**EXTRACTED ENTRIES**

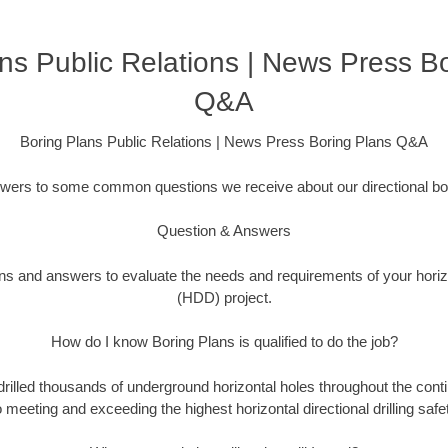
ns Public Relations | News Press B
Q&A
Boring Plans Public Relations | News Press Boring Plans Q&A
swers to some common questions we receive about our directional bor
Question & Answers
ons and answers to evaluate the needs and requirements of your horizon
(HDD) project.
How do I know Boring Plans is qualified to do the job?
drilled thousands of underground horizontal holes throughout the cont
 meeting and exceeding the highest horizontal directional drilling safe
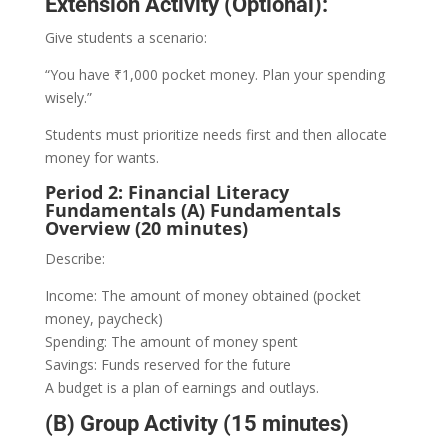
Extension Activity (Optional):
Give students a scenario:
“You have ₹1,000 pocket money. Plan your spending
wisely.”
Students must prioritize needs first and then allocate
money for wants.
Period 2: Financial Literacy
Fundamentals (A) Fundamentals
Overview (20 minutes)
Describe:
Income: The amount of money obtained (pocket
money, paycheck)
Spending: The amount of money spent
Savings: Funds reserved for the future
A budget is a plan of earnings and outlays.
(B) Group Activity (15 minutes)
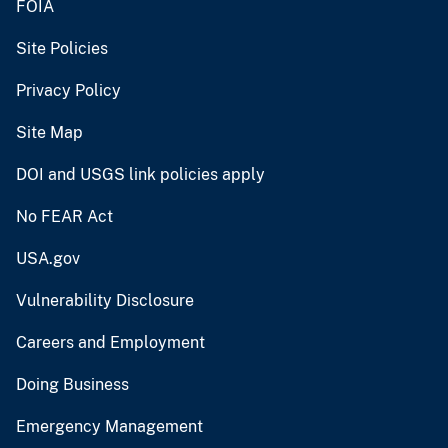
FOIA
Site Policies
Privacy Policy
Site Map
DOI and USGS link policies apply
No FEAR Act
USA.gov
Vulnerability Disclosure
Careers and Employment
Doing Business
Emergency Management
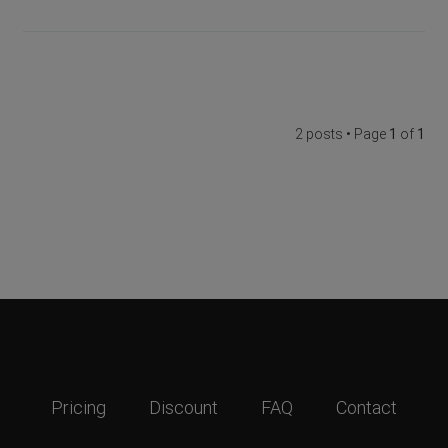
2 posts • Page
1
of
1
Pricing
Discount
FAQ
Contact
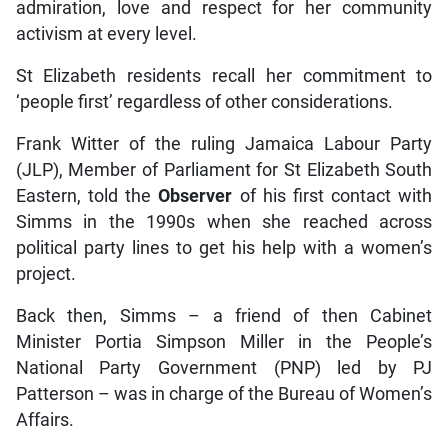
admiration, love and respect for her community
activism at every level.
St Elizabeth residents recall her commitment to
‘people first’ regardless of other considerations.
Frank Witter of the ruling Jamaica Labour Party
(JLP), Member of Parliament for St Elizabeth South
Eastern, told the
Observer
of his first contact with
Simms in the 1990s when she reached across
political party lines to get his help with a women’s
project.
Back then, Simms – a friend of then Cabinet
Minister Portia Simpson Miller in the People’s
National Party Government (PNP) led by PJ
Patterson – was in charge of the Bureau of Women’s
Affairs.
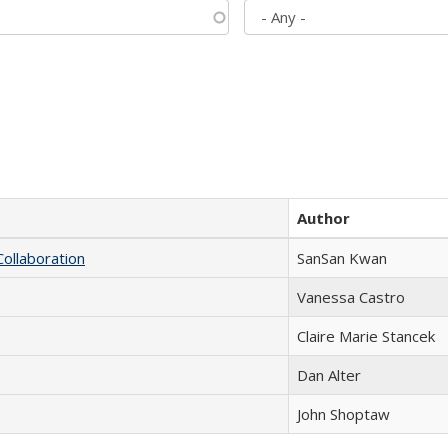
Author
Collaboration
SanSan Kwan
Vanessa Castro
Claire Marie Stancek
Dan Alter
John Shoptaw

**PROMPT**
Return the lines above from the one with "Vulnerability Disclosure" through the one with "Simms in the 1990s when she reached across", verbatim and nothing else. Omit every picture.

**YOUR SOLUTION**
Vulnerability Disclosure
Careers and Employment
Doing Business
Emergency Management
2 posts • Page
1
of
1
Pricing
Discount
FAQ
Contact
admiration, love and respect for her community
activism at every level.
St Elizabeth residents recall her commitment to
‘people first’ regardless of other considerations.
Frank Witter of the ruling Jamaica Labour Party
(JLP), Member of Parliament for St Elizabeth South
Eastern, told the
Observer
of his first contact with
Simms in the 1990s when she reached across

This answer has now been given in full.